▸ INSTRUCTIONS FOR THE TASK
Check each line of the records below and collect those that include the word "main".
··· RECORDS PROVIDED ···
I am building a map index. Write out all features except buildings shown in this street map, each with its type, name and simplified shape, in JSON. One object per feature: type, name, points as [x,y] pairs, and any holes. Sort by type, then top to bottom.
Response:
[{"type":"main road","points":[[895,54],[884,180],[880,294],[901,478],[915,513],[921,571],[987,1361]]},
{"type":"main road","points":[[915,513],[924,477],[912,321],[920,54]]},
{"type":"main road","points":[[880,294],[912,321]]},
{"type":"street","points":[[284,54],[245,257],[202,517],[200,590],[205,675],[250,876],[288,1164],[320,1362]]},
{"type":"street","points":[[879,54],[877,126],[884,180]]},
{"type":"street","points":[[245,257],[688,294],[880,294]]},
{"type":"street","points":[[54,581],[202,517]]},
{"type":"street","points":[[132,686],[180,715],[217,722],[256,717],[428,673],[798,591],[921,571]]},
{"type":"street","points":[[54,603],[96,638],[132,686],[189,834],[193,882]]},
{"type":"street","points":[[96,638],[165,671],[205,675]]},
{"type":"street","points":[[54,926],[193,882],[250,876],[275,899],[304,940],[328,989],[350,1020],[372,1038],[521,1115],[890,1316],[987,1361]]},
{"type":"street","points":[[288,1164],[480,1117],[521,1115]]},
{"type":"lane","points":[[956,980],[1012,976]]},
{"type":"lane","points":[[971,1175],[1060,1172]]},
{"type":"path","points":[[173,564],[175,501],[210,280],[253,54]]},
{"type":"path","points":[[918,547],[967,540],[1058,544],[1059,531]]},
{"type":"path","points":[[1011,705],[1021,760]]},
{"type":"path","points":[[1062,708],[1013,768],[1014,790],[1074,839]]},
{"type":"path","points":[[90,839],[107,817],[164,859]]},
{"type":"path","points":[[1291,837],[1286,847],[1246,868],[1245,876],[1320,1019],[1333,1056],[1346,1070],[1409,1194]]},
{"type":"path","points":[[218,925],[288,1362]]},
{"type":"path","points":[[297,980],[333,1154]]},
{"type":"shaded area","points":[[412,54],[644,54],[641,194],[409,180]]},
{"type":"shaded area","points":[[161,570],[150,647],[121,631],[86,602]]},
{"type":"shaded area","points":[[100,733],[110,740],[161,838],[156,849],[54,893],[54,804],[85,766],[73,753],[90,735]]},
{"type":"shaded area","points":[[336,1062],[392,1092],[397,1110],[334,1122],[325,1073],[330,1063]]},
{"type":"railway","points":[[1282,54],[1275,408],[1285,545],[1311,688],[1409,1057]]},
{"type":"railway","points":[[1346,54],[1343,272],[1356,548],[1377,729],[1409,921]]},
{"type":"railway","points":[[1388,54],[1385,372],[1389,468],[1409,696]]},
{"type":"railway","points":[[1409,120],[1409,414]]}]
···
▸ SOLUTION TO THE PROBLEM
[{"type":"main road","points":[[895,54],[884,180],[880,294],[901,478],[915,513],[921,571],[987,1361]]},
{"type":"main road","points":[[915,513],[924,477],[912,321],[920,54]]},
{"type":"main road","points":[[880,294],[912,321]]},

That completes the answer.